Seven habits of highly INEFFECTIVE leaders

It's good  to learn from great leaders , but often you can learn more from ineffective leaders

Great article from linked in. - thanks Andy Hedges 

Why learn from the best when you can learn from the worst?

According to research it’s not easy to preside over business failure because you need 5 of these 7 habits. [www.whysmartexecutivesfail.com]

The 7 habits of conspicuously bad --- though highly intelligent-- leaders are:

1. Bad Leaders see themselves as dominating the environment.

Smart leaders know that in business, circumstances always change and success is fleeting. Smart execs adapt to the environment; they don’t pretend to control it.

2. Bad Leaders confuse their personal interests with the company’s interests.

Smart leaders restrain their ego and stay objective. They’re not “Celebrity CEO’s” because that’s anathema to the company’s interests.

3. Bad Leaders think they have all the answers.

Smart leaders understand that nobody knows it all, especially them. Smart leaders are secure and therefore don’t need to pose as infallible, omniscient or the proverbial ‘smartest guy in the room’.

4. Bad Leaders ruthlessly eliminate anyone who isn’t 100% supportive of them.

Smart leaders understand that eliminating dissent deprives them of useful feedback. The best functioning Boards and management teams are heterogeneous (composed of dissimilar parts) not homogeneous (composed of similar parts). Smart leaders seek cross-pollination and aren’t afraid of dissent.

5. Bad Leaders are obsessed with being the company spokesperson.

Smart leaders focus on the business not stardom. They seek success not eminence. Smart leaders treat their fame and publicity as what it is, a distraction from their day job.

6. Bad Leaders underestimate major obstacles.

Smart leaders know that some problems are either insolvable or solvable at too great a cost. All resources are finite, especially your time and energy. Smart leaders distinguish between major and minor obstacles and assess accurately the costs of overcoming them.
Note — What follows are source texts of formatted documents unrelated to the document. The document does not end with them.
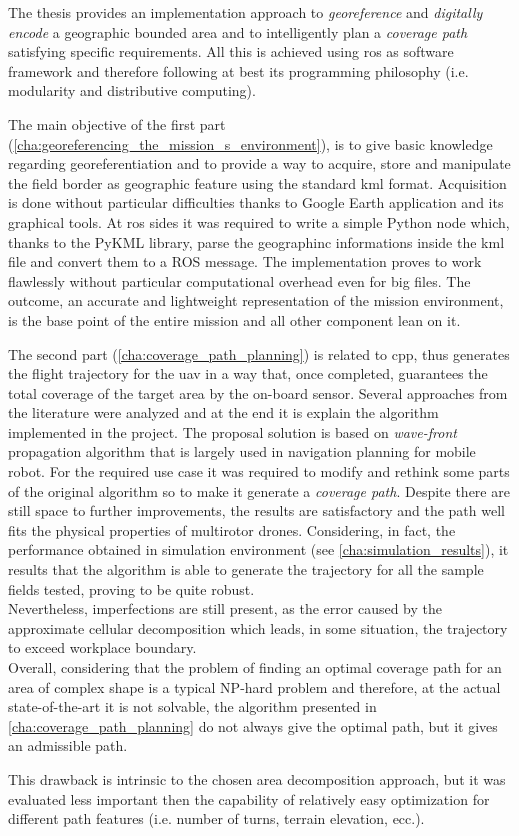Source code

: The thesis provides an implementation approach to \textit{georeference} and \textit{digitally encode} a geographic bounded area and to intelligently plan a \textit{coverage path} satisfying specific requirements. All this is achieved using \acrshort{ros} as software framework and therefore following at best its programming philosophy (i.e. modularity and distributive computing).\par
The main objective of the first part (\autoref{cha:georeferencing_the_mission_s_environment}), is to give basic knowledge regarding georeferentiation and to provide a way to acquire, store and manipulate the field border as geographic feature using the standard \acrfull{kml} format. Acquisition is done without particular difficulties thanks to Google Earth application and its graphical tools. At \acrshort{ros} sides it was required to write a simple Python node which, thanks to the \textsf{PyKML library}, parse the geographinc informations inside the \acrshort{kml} file and convert them to a ROS message. The implementation proves to work flawlessly without particular computational overhead even for big files. The outcome, an accurate and lightweight representation of the mission environment, is the base point of the entire mission and all other component lean on it.\par
The second part (\autoref{cha:coverage_path_planning}) is related to \acrfull{cpp}, thus generates the flight trajectory for the \acrshort{uav} in a way that, once completed, guarantees the total coverage of the target area by the on-board sensor. Several approaches from the literature were analyzed and at the end it is explain the algorithm implemented in the project. The proposal solution is based on \textit{wave-front} propagation algorithm that is largely used in navigation planning for mobile robot. For the required use case it was required to modify and rethink some parts of the original algorithm so to make it generate a \textit{coverage path}. Despite there are still space to further improvements, the results are satisfactory and the path well fits the physical properties of multirotor drones. Considering, in fact, the performance obtained in simulation environment (see \autoref{cha:simulation_results}), it results that the algorithm is able to generate the trajectory for all the sample fields tested, proving to be quite robust.\\
Nevertheless, imperfections are still present, as the error caused by the approximate cellular decomposition which leads, in some situation, the trajectory to exceed workplace boundary.\\
Overall, considering that the problem of finding an optimal coverage path for an area of complex shape is a typical NP-hard problem and therefore, at the actual state-of-the-art it is not solvable, the algorithm presented in \autoref{cha:coverage_path_planning} do not always give the optimal path, but it gives an admissible path.\par
This drawback is intrinsic to the chosen area decomposition approach, but it was evaluated less important then the capability of relatively easy optimization for different path features (i.e. number of turns, terrain elevation, ecc.).\par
7. Bad Leaders stubbornly ―and stupidly― rely on what worked for them in the past.

As Albert Einstein (a conspicuously smart guy) said, 
“We cannot solve our problems with the same thinking we used when we created them.”
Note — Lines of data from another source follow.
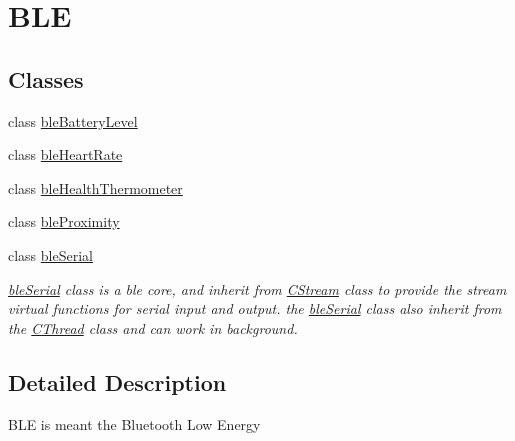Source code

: \hypertarget{group___b_l_e}{\section{B\-L\-E}
\label{group___b_l_e}
}
\subsection*{Classes}
\begin{DoxyCompactItemize}
\item 
class \hyperlink{classble_battery_level}{ble\-Battery\-Level}
\item 
class \hyperlink{classble_heart_rate}{ble\-Heart\-Rate}
\item 
class \hyperlink{classble_health_thermometer}{ble\-Health\-Thermometer}
\item 
class \hyperlink{classble_proximity}{ble\-Proximity}
\item 
class \hyperlink{classble_serial}{ble\-Serial}
\begin{DoxyCompactList}\small\item\em \hyperlink{classble_serial}{ble\-Serial} class is a ble core, and inherit from \hyperlink{class_c_stream}{C\-Stream} class to provide the stream virtual functions for serial input and output. the \hyperlink{classble_serial}{ble\-Serial} class also inherit from the \hyperlink{class_c_thread}{C\-Thread} class and can work in background. \end{DoxyCompactList}\end{DoxyCompactItemize}


\subsection{Detailed Description}
B\-L\-E is meant the Bluetooth Low Energy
Smart leaders realise that yesterday’s answer won’t fit today’s question. 

Einstein also said

“The difference between stupidity and genius is that genius has its limits.”

The good news is, you need 5 out of 7 to be highly unsuccessful. So you're probably safe and not about to join the ranks of the spectacularly unsuccessful leaders.

The really, truly, awful, bad news is that in many companies these 7 traits are often regarded as good leadership.

They’re not. They produce disaster when unchecked.